Financé par le programme européen pour les droits, l'égalité et la citoyenneté, le projet X-MEN : "Masculinités, Empathie, Non-Violence" est un projet coordonné par Tatiana Moura, chercheuse au Centre d'études sociales (CES) de l'Université de Coimbra.

L'étude porte sur des jeunes âgés de 12 à 18 ans, vivant dans des centres éducatifs ou des foyers, qui ont été témoins ou victimes d'un certain type de violence, sous toutes ses formes : psychologique ou physique, par exemple.

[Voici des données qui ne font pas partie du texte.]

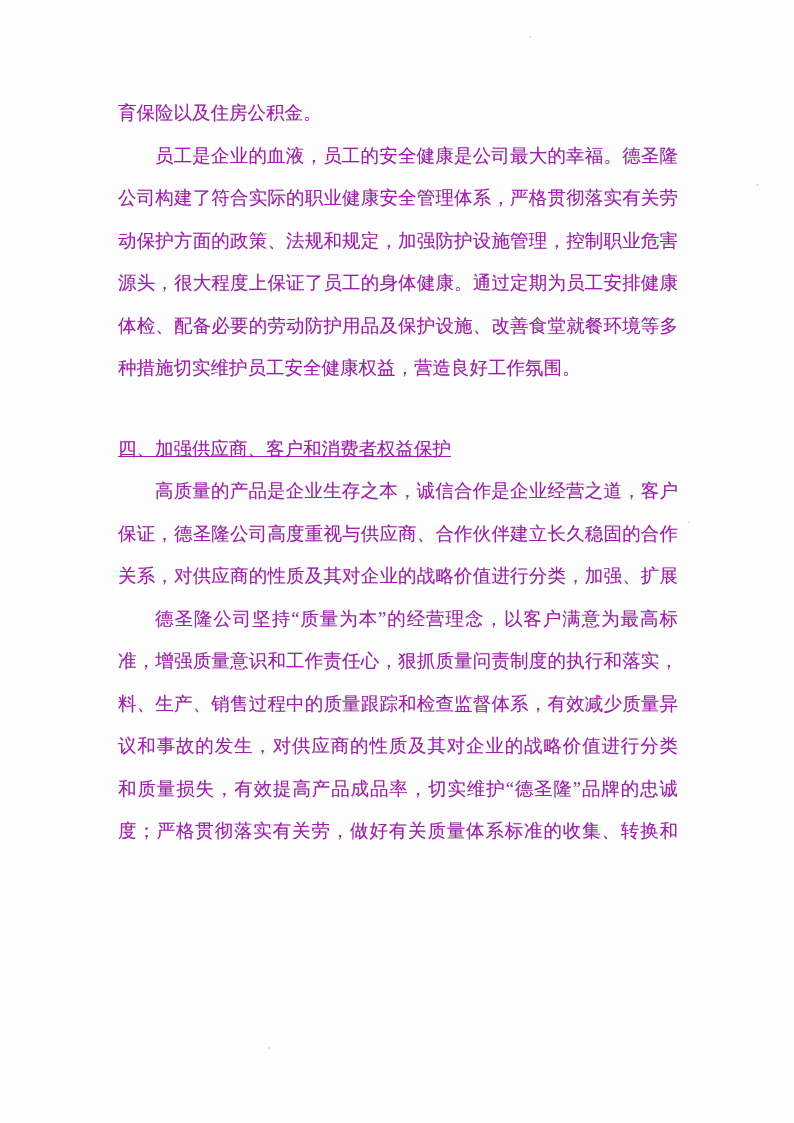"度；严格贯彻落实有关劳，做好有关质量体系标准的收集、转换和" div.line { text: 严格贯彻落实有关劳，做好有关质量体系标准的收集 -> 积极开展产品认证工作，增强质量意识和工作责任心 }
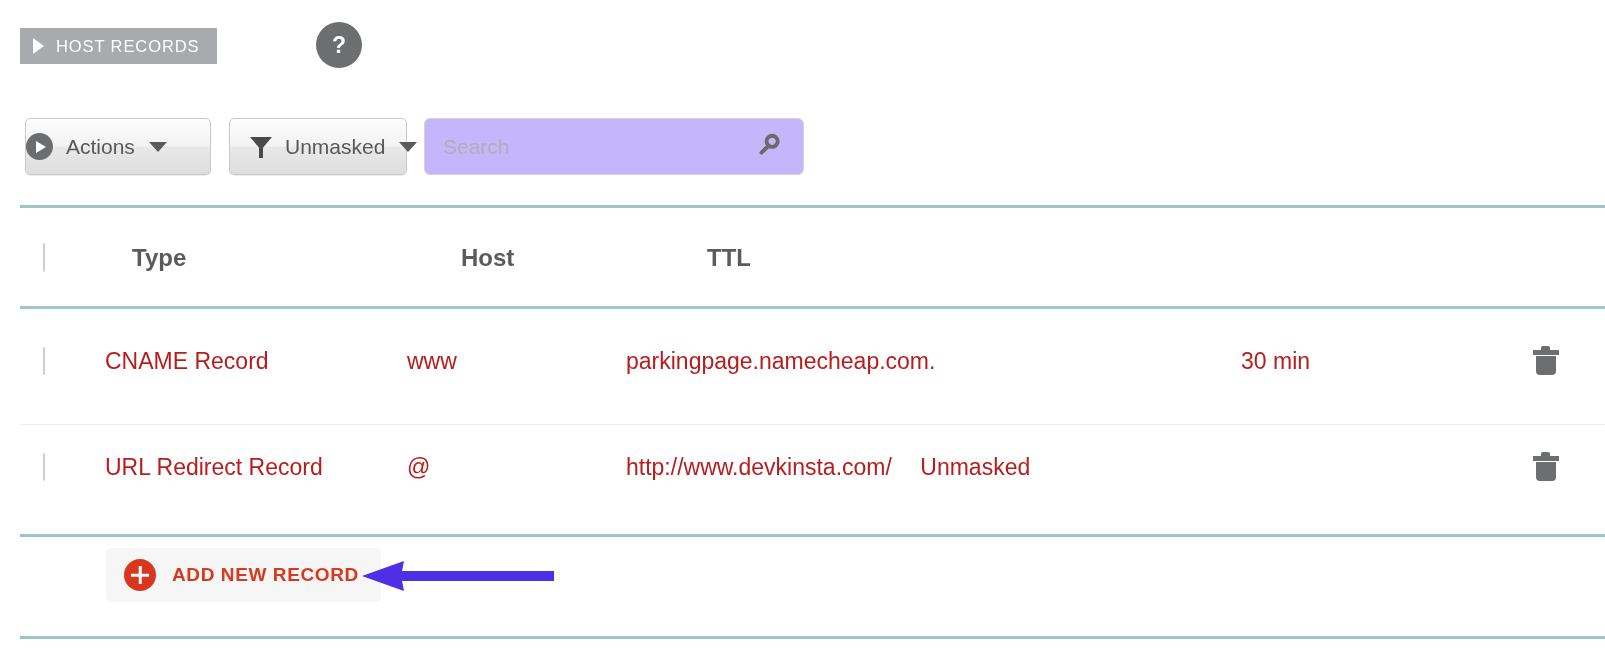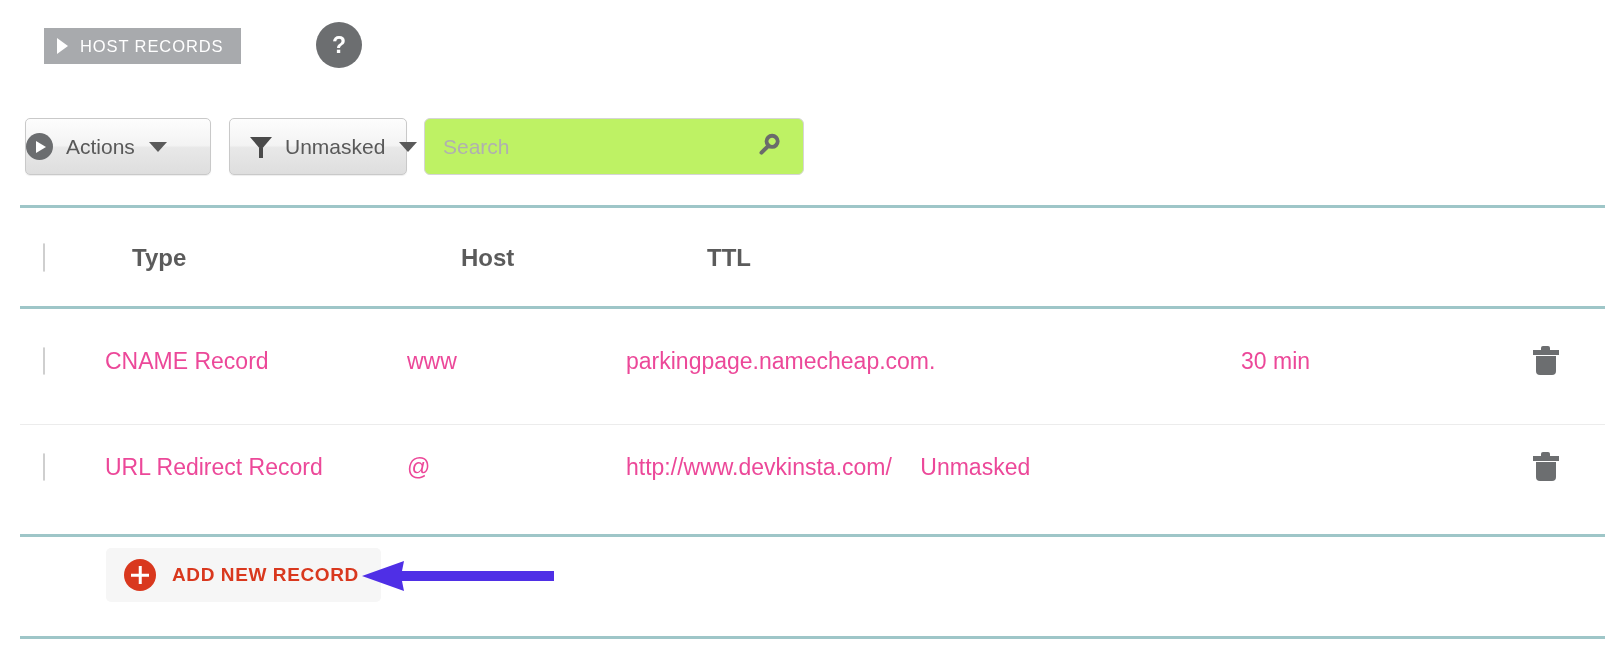"HOST RECORDS" #host-records-tab { margin-left: 24px -> none }
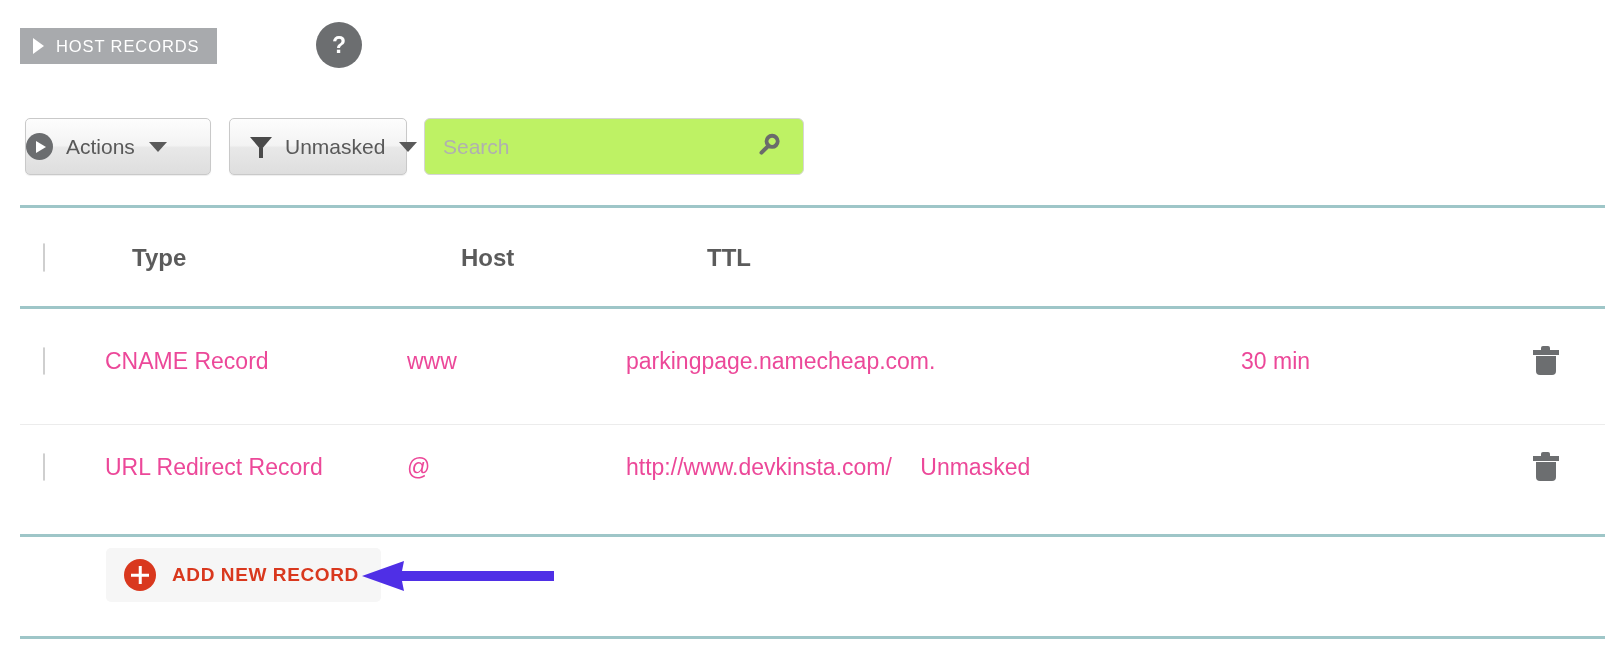"Search" #search-box { background: #bef264 -> #c4b5fd }
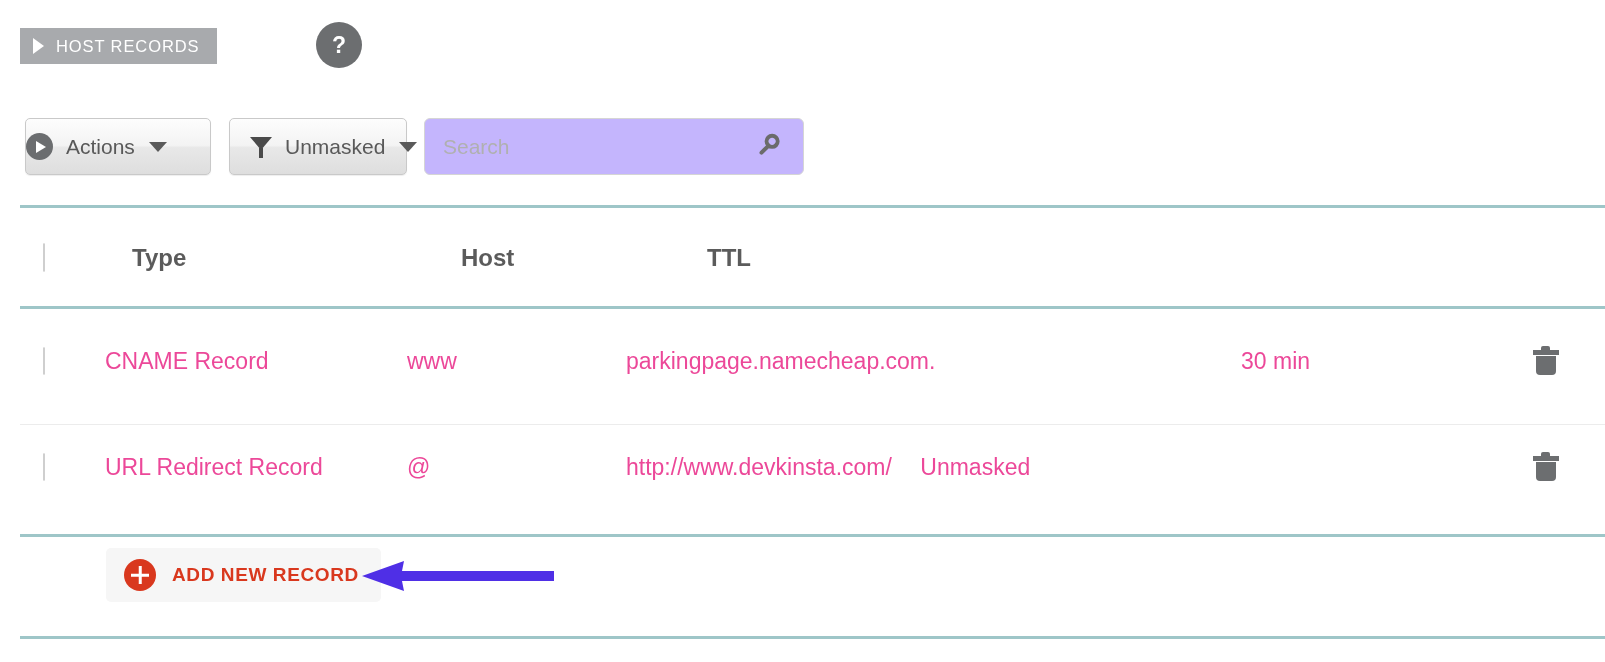"CNAME Record" .row.data .cell { color: #ec4899 -> #b91c1c }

Le projet, qui dure deux ans, vise à "briser les cycles d'exposition à la violence dans l'enfance et l'adolescence", qui peuvent par conséquent provoquer des inégalités entre les sexes, comme l'avance un communiqué de presse envoyé par Tatiana Moura à The Portugal News.

Pendant la pandémie de Covid-19, "de nouveaux défis aux stratégies de lutte et de prévention de la violence de genre" sont apparus. Ainsi, l'équipe de Tatiana Moura se consacre "à la promotion de masculinités non violentes et à la promotion de l'égalité des sexes" Le projet X-MEN vise à montrer une nouvelle vision de la violence et de sa "construction de la masculinité".

Au cours des deux années de recherche, le projet va, grâce à un "contact direct avec le public cible", tirer des conclusions sur les impacts de la pandémie sur "les expressions, les relations de genre et les comportements de genre". "X-MEN a également pour objectif d'alerter et d'informer les professionnels de l'éducation et de l'action sociale, en proposant des outils "validés au niveau international" pour s'occuper des jeunes qui, d'une manière ou d'une autre, ont eu une enfance traumatisante, et promouvoir ainsi des "modèles non violents de masculinité."

Au cours du projet, les "expériences et outils" développés par les partenaires internationaux, avec lesquels le CES a déjà collaboré, seront adaptés. Pendant le projet, la Fondation CEPAIM en Espagne et l'ONG STATUS M en Croatie soutiendront le projet dans leur pays. Au Portugal, le projet bénéficie également de l'aide de la Commission pour la citoyenneté et l'égalité des sexes et de la Direction générale de la réinsertion et des services pénitentiaires.